• La Chouette et l’Escargot

    Comment sortir, d’une part, de la bulle théorique de la critique de la valeur-dissociation ? Comment éviter, d’autre part, les pièges de la fausse immédiateté ?

    http://www.palim-psao.fr/2023/10/la-chouette-et-l-escargot.comment-sortir-d-une-part-de-la-bulle-theorique

    [...] la fameuse question, à peu près aussi vieille que la notion de capitalisme, de savoir ce qu’il faut faire pour sortir du capitalisme provoque presque inévitablement une réponse stéréotypée, toujours la même : le monde a besoin d’une autre économie, d’une économie non capitaliste. Pour sortir du capitalisme, il faut d’abord changer l’économie, ou plutôt : changer d’économie ! Or, cette idée représente un bel exemple d’une fausse immédiateté. Vouloir changer d’économie pour sortir du capitalisme serait la manière la plus sûre de rester prisonnier du système dont on veut se débarrasser. Car il ne peut pas y avoir d’économie non capitaliste. La [critique de la valeur-dissociation] a montré que de la Corée du Nord, en passant par la Chine, l’Europe et les États-Unis jusqu’à Cuba et au Venezuela, dans tous les pays du monde, malgré toutes les différences dans les modalités, l’économie est basée sur les mêmes catégories fondamentales ‒ la valeur, l’argent, le travail, le marché. Ce sont les catégories de base du capitalisme. Une « économie non capitaliste » est un oxymore, c’est-à-dire une combinaison de deux éléments ou termes contradictoires dont l’alliance paradoxale donne à l’ensemble un tour séduisant. L’idée fascinante d’une économie non capitaliste relève tout simplement du fantasme. Pour sortir du capitalisme, il faudra sortir de l’économie, selon l’expression choisie par les Ennemis du meilleur des mondes

    Il n’est pas surprenant qu’en parcourant le panorama contemporain des programmes et des projets anticapitalistes on n’en trouve aucun qui puisse satisfaire aux critères de la CVD. Pour une raison simple : il est facile de se dire et de se croire anticapitaliste. Mais il est très difficile de l’être sur un plan catégoriel, c’est-à-dire en tenant compte du fait que la société capitaliste est construite sur des bases catégorielles que nous sommes tentés à tort de considérer comme naturelles et transhistoriques. Or, la tâche aussi difficile qu’indispensable serait précisément de délivrer le monde de ces catégories de base. Mais actuellement aucun mouvement anticapitaliste ne semble en être conscient. C’est ce qui explique que, de la part de la CVD, tous ces mouvements, vraiment tous, soient critiqués et traités avec un certain dédain qui frise quelquefois la morgue. Conformément à la consigne suivante : N’espérez pas changer le monde avant d’avoir compris notre théorie !

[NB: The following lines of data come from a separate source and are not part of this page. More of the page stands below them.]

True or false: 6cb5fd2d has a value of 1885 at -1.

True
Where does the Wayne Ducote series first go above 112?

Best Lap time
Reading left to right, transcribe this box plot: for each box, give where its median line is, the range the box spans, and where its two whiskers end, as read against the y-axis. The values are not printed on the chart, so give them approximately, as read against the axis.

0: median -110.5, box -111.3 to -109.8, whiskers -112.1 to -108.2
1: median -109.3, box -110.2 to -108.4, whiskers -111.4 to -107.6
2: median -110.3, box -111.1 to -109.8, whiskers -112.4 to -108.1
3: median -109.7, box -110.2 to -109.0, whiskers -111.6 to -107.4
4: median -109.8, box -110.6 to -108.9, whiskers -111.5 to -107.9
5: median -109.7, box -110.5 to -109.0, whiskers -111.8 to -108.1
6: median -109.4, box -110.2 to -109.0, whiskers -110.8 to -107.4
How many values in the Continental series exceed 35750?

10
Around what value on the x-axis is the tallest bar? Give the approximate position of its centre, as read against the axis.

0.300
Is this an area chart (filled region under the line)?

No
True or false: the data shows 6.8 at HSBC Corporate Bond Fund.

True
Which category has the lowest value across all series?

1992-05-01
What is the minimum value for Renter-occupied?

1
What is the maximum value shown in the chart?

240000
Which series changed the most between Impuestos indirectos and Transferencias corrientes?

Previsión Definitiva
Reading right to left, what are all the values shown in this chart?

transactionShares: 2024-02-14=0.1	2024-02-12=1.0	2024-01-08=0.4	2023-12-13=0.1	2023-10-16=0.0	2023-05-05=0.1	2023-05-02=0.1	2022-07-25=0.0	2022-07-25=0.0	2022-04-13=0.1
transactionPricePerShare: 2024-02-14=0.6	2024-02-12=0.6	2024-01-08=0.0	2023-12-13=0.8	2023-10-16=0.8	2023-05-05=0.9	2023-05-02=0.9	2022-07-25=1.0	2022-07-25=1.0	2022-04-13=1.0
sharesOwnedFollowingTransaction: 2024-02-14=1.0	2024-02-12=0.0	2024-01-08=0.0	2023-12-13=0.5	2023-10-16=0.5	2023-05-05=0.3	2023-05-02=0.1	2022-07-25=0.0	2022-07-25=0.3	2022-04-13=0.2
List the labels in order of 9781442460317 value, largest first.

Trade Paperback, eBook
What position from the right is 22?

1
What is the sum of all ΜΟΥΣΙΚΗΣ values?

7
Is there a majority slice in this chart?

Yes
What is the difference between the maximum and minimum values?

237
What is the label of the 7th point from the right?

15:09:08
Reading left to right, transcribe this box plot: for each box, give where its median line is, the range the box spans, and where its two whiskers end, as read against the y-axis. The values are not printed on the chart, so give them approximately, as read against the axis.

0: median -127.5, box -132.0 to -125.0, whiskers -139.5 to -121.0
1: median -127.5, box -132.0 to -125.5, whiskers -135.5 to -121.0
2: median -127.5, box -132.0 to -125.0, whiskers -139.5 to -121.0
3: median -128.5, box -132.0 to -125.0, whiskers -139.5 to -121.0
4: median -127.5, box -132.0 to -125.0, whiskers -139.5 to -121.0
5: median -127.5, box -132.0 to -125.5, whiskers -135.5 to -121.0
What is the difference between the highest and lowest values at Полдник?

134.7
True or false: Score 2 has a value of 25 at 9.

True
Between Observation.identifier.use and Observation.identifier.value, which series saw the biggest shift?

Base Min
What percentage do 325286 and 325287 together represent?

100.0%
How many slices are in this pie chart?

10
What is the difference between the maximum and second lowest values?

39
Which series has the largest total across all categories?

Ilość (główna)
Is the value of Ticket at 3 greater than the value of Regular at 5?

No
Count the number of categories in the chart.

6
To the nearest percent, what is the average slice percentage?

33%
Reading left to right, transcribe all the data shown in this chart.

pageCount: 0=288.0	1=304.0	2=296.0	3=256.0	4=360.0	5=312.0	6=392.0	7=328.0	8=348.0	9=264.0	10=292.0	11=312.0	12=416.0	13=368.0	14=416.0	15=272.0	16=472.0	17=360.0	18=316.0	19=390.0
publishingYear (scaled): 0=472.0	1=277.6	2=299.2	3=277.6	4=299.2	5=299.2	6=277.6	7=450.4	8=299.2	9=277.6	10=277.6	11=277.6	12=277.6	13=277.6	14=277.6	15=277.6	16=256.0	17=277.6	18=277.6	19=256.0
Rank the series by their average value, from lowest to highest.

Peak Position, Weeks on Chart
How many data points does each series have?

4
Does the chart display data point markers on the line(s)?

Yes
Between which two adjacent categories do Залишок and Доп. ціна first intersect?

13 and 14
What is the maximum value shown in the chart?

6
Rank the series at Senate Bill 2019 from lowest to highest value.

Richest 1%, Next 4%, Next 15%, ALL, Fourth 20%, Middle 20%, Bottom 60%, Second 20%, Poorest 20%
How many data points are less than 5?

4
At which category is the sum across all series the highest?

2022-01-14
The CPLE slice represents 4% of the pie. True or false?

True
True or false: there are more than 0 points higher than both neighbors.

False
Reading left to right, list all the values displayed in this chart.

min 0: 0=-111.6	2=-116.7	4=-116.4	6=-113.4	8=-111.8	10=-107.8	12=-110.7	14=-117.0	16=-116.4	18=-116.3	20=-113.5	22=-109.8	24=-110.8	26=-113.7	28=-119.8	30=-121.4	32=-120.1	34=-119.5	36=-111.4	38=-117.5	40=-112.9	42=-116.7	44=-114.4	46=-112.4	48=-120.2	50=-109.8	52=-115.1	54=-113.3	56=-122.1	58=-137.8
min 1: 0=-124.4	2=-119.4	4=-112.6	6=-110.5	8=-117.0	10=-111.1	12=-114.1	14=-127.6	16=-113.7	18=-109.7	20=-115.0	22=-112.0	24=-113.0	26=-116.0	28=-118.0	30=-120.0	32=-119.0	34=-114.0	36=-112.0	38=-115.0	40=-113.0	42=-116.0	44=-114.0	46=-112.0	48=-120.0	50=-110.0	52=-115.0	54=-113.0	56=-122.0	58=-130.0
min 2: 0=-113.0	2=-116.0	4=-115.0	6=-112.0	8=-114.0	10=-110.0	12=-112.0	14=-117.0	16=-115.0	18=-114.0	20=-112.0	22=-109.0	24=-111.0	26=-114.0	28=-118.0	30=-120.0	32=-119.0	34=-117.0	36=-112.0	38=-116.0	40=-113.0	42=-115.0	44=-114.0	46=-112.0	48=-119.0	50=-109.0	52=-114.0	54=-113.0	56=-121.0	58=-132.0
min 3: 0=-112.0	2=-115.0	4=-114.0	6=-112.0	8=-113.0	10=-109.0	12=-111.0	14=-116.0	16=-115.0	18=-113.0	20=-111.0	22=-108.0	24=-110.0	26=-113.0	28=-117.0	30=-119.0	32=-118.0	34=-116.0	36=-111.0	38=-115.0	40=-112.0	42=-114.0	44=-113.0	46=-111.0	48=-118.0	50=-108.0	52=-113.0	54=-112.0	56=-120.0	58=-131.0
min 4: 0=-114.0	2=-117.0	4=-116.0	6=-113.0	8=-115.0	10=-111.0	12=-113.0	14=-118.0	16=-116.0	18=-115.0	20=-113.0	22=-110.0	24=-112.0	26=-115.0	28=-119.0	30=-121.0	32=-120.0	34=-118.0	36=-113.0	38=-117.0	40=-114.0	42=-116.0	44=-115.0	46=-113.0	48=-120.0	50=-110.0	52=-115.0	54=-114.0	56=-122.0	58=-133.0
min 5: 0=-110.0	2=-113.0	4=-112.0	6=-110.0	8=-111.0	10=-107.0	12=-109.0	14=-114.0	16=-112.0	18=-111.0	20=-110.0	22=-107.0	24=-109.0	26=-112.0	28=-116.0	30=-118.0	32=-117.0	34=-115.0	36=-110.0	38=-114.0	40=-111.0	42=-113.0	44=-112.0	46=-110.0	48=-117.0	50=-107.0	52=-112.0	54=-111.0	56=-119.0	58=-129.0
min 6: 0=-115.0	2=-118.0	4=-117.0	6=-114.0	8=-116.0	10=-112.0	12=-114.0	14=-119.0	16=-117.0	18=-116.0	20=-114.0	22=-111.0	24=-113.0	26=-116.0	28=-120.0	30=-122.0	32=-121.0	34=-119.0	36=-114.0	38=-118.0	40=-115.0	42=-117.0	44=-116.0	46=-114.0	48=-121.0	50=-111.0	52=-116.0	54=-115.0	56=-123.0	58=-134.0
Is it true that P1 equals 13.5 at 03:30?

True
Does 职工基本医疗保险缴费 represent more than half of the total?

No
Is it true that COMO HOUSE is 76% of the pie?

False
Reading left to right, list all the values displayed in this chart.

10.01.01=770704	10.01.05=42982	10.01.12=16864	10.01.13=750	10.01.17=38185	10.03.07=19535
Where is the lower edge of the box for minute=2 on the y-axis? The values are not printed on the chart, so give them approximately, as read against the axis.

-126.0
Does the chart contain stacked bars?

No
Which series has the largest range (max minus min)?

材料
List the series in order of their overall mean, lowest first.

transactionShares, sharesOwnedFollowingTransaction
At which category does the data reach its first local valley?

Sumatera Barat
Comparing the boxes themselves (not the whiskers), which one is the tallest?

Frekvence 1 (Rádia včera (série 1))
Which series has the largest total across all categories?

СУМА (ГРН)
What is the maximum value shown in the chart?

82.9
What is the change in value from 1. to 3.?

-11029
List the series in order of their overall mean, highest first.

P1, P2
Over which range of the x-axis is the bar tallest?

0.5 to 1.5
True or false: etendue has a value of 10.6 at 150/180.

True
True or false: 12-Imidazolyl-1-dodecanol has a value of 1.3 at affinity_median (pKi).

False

    • Pour sortir du capitalisme, il faudra sortir de l’économie, selon l’expression choisie par les Ennemis du meilleur des mondes

      Tout à fait pertinent ^^

      Mais alors, si sortir du capitalisme, c’est sortir de l’économie, qu’est-ce que l’économie ?

      A partir de la critique de la valeur, une manière d’atterrir est de se demander ce que concrètement serait une société dont l’organisation matérielle ne se fonderait plus sur l’échange.

      Dans ce sens, j’avais déjà mentionné la contribution d’Ernst Lohoff à un recueil d’articles post-monétaires :

      https://seenthis.net/messages/1002131

    • Je viens de publier deux notes de lectures d’économistes français de l’école institutionnaliste monétaire, Cartelier et Orléan. Il est remarquable que ce sont deux marxistes qui ont du abandonner la théorie de la valeur-travail de Marx, afin de pouvoir faire une théorie de la monnaie. La monnaie n’apparaît pas plus dans la critique de la valeur que dans les théories économiques dominantes.
      Pourtant les notions de « désir de monnaie » d’Orléan ou de « soumission monétaire » de Cartelier, et bien d’autres, montrent le rôle central de la monnaie dans les sociétés marchandes.